Then comes the second crowing of the cock and Peter remembers Christ’s words and his heart is pierced and he is crushed with an unbearable sense of shame. Luke adds this record: ‘And the Lord turned, and looked upon Peter’ (Luke 22:61).
It reminds us of Thomas Bilney, the English Reformer. He found the Lord reading the Scripture. There he was, a hardened Roman Catholic, a young clergyman but by reading the Bible for himself, he found the necessity of the atonement, justification by grace and gave his life to Christ. He was the one who influenced and brought Hugh Latimer to conversion. When he was 28, he was dragged out of a pulpit in Ipswich, taken down to London, put into the Tower of London and prepared for trial and execution, and the young clergyman buckled. He recanted; he denied the Lord. But after he had done it, he had to spend another year in the Tower and his heart was torn in two, and just two years after that, he said, ‘I must put the clock back. I cannot deny him.’ He was shut out of the pulpit, but he went out into the fields and he preached Christ with such vigour and such clarity, and of course they arrested him again and he was burned. In 1531 he suffered death by burning at the stake. His whole attitude was: ‘I have denied the Lord, I must go right back to preaching Christ. The only way I can make amends is to be taken again and be burned at the stake.’

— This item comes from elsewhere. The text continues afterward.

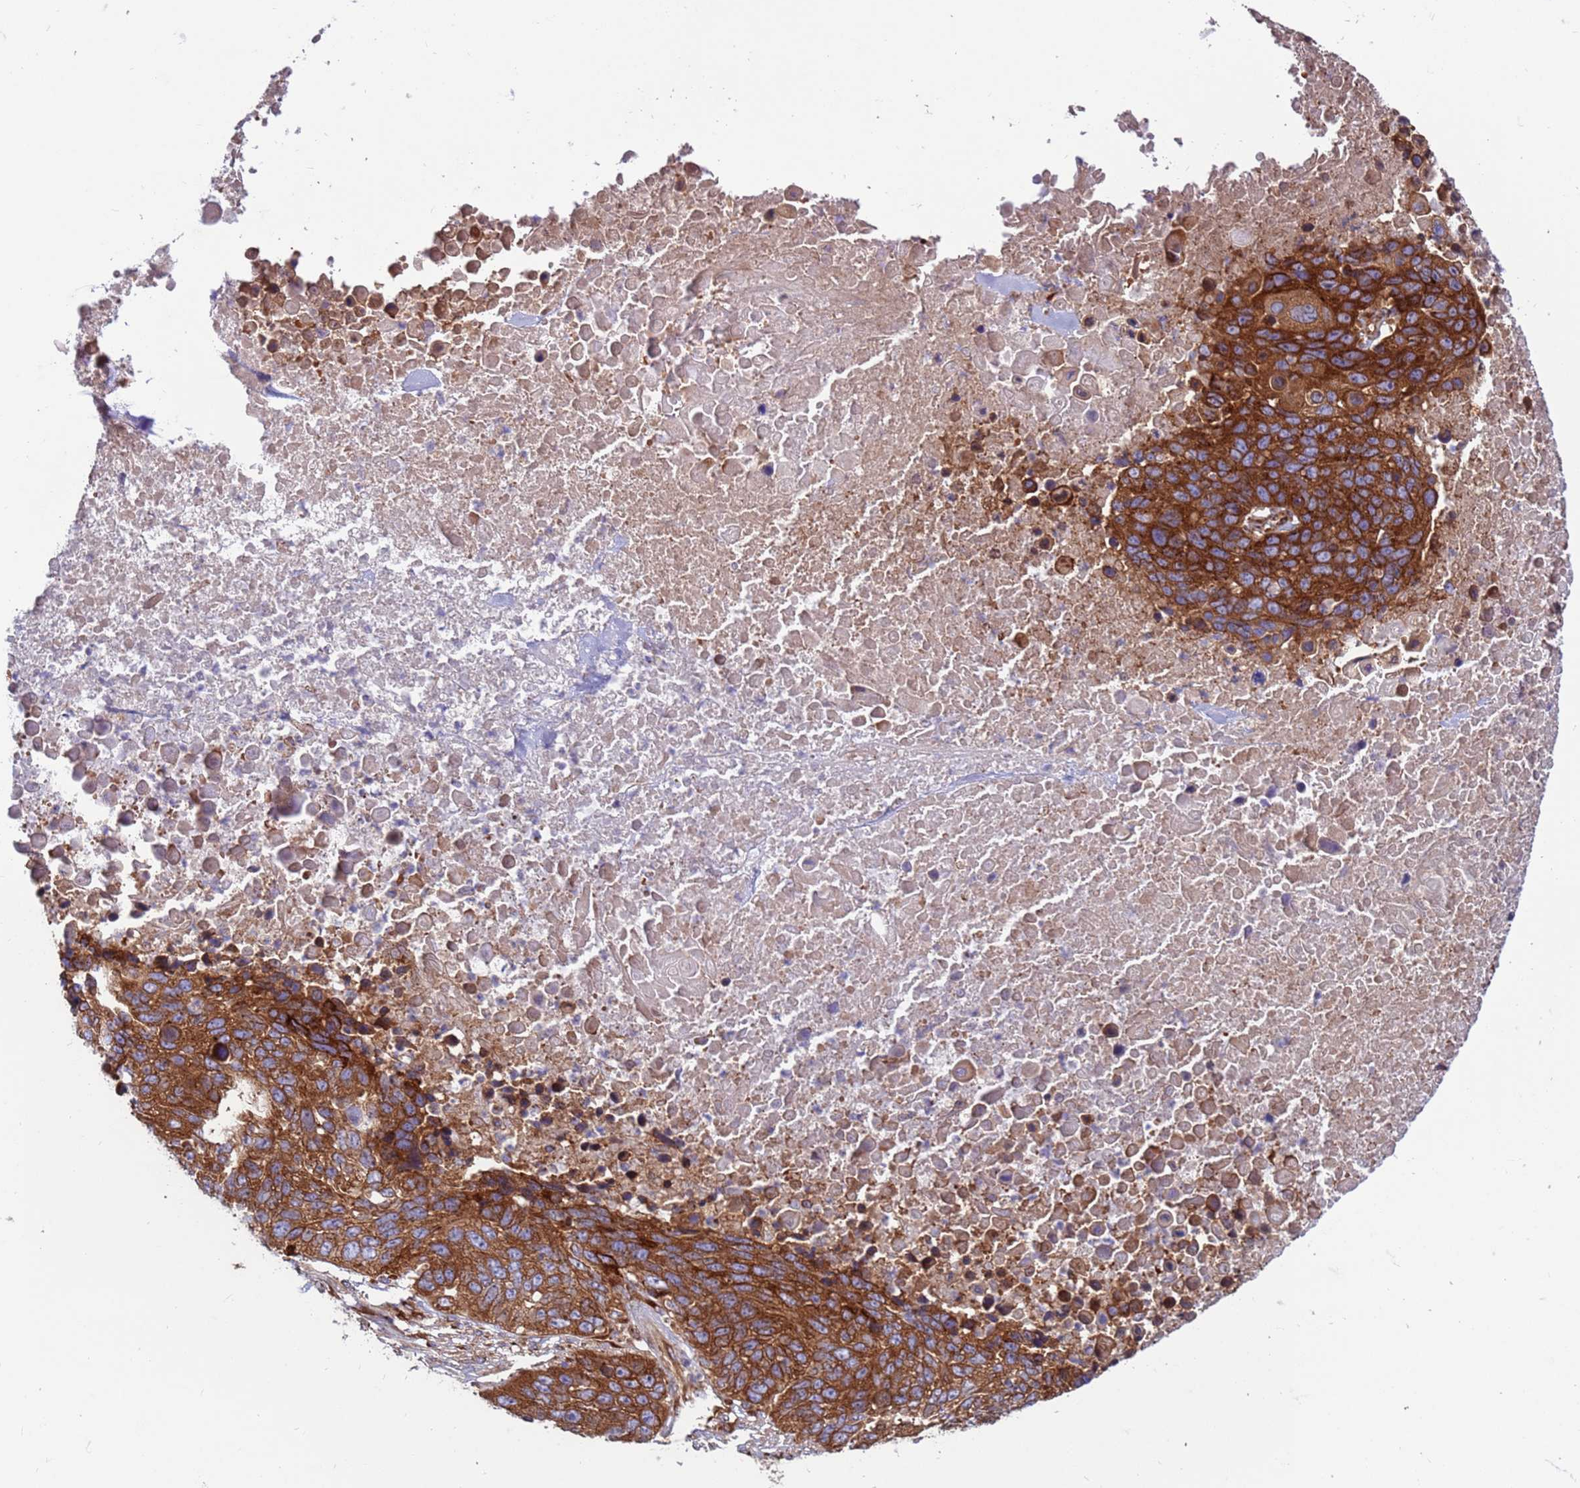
{"staining": {"intensity": "strong", "quantity": ">75%", "location": "cytoplasmic/membranous"}, "tissue": "lung cancer", "cell_type": "Tumor cells", "image_type": "cancer", "snomed": [{"axis": "morphology", "description": "Normal tissue, NOS"}, {"axis": "morphology", "description": "Squamous cell carcinoma, NOS"}, {"axis": "topography", "description": "Lymph node"}, {"axis": "topography", "description": "Lung"}], "caption": "Immunohistochemistry (DAB (3,3'-diaminobenzidine)) staining of human lung cancer reveals strong cytoplasmic/membranous protein positivity in about >75% of tumor cells.", "gene": "ZC3HAV1", "patient": {"sex": "male", "age": 66}}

Do you remember how Christ dealt with Peter? After the resurrection, one of the appearances of the risen Lord, the great catch of fish? That sermon by the fireside, that address to Peter by the risen Lord? And he put his finger on the greatest failing of all. ‘Peter ,’– as it has turned out, now looking at what has happened – ‘can you really say, Peter, that you love me more than these others, as you said you would?’ And then Peter says, ‘Yes, I do love you, Lord.’ And the Lord goes on to say a second time, ‘Lovest thou me?’ And Peter was shaken, and he insisted that he did. And just as there were three denials, so there were three challenges, and the third come surely, ‘Lovest thou me?’ That was the biggest thing, the failing of his love for the Lord. Don't let your love for the Lord flag. Fire it up every day. Think of the kindness of Christ towards you; think of his love set upon you; love him in return; dedicate yourself to him; put him first; yield to him; obey him. And then, you will not fall. You will not fall. You will not discredit the gospel. You will not discredit him, and you will remain in his hands and under his care.